Ему нарочно дают это гиблое дело для того, чтобы он не справился с ним и чтобы проще было от него навсегда отделаться. Все понятно!
– Иван Михайлович, разрешите? – почти шепотом спросил он.
– Ну, разрешаю.
– Иван Михайлович, я двести двадцать установок сделал с охотниками, сами знаете, тут…
– Две тысячи двести сделаете…
– Но, Иван Михайлович…
– Выполняйте.
Окошкин пошел к двери.
– Кровавая драма! – ужасным, как показалось Васе, голосом произнес Лапшин. – Выстрел из-за угла. Рискуем жизнью…

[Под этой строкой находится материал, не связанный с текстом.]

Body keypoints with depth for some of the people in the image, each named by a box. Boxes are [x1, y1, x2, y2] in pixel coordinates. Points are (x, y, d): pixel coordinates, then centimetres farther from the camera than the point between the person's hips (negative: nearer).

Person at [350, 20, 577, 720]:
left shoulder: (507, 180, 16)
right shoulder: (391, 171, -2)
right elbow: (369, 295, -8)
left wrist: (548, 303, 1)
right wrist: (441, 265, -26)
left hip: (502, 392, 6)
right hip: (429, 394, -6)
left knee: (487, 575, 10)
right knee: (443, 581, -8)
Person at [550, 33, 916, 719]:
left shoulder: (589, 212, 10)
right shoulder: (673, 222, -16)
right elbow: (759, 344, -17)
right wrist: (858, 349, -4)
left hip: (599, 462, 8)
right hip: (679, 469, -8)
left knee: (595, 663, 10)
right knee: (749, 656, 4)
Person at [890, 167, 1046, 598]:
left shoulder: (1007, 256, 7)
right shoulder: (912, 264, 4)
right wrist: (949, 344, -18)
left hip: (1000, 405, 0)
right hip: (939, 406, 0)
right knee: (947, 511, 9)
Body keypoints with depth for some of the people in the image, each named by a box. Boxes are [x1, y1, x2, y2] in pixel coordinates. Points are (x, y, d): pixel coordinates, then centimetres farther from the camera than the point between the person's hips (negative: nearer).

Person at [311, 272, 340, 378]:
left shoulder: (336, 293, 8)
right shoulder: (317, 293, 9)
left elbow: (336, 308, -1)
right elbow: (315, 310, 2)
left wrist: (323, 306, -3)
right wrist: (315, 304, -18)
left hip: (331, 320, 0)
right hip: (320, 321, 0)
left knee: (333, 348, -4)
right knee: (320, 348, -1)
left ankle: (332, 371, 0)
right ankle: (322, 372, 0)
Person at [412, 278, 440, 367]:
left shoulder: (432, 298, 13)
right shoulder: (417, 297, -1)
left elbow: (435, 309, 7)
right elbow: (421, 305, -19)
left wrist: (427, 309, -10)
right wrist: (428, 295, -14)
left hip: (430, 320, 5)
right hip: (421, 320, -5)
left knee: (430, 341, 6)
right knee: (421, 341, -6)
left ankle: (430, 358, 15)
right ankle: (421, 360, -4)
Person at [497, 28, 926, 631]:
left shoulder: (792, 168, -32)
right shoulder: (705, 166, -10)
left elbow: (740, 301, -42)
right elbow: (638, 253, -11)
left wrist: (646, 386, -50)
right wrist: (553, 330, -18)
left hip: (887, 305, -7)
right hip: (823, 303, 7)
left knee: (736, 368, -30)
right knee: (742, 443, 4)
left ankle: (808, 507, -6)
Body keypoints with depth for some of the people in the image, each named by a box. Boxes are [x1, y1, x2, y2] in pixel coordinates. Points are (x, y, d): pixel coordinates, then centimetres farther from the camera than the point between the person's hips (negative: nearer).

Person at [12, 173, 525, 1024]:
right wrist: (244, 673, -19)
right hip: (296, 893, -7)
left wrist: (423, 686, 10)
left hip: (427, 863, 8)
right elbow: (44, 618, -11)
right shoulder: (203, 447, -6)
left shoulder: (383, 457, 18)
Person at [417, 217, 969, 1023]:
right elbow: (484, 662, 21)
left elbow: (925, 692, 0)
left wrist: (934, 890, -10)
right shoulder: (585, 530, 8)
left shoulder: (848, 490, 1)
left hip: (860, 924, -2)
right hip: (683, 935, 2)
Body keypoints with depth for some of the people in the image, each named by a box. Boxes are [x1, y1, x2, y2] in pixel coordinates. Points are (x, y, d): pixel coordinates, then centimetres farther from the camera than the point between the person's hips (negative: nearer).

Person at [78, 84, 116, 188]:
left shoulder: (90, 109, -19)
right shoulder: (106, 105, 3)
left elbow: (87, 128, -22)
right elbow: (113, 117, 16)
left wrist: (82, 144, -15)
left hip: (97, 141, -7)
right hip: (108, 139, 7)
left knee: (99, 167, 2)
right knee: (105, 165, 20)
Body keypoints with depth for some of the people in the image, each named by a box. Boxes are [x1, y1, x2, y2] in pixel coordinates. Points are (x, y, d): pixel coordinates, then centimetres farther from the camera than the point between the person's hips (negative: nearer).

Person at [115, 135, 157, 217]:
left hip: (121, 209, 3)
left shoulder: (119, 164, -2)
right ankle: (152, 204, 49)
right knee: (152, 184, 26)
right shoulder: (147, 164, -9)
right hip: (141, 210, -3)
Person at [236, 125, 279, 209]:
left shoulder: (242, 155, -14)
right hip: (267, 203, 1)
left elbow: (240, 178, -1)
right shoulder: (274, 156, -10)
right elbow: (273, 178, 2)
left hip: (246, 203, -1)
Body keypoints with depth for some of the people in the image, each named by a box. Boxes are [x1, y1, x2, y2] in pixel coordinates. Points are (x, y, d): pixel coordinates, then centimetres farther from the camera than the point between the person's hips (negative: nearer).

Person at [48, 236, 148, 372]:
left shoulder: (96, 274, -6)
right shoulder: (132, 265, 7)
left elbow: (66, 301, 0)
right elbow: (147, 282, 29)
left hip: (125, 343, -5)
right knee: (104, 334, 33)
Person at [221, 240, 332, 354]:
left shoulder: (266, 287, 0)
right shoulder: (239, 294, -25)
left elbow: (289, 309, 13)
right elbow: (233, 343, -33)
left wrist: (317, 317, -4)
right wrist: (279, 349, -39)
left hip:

На подгибающихся ногах Окошкин дошел до двери, немного помедлил, ожидая слов поддержки, и, ничего не дождавшись, долго пил воду из графина в комнате, где стоял его заляпанный чернилами стол. А Иван Михайлович в это самое время, закрыв большими ладонями лицо, беззвучно хохотал, хохотал, утирая слезы, хохотал до колотья в сердце, до полного изнеможения. И когда к нему на допрос привели главаря банды аферистов, пойманных сегодня ночью, знаменитого Мирона Яковлевича Дроздова – старого лапшинского знакомого, тот никак не мог понять, с чего это Лапшин нет-нет да и улыбнется хитро, насмешливо, добродушно.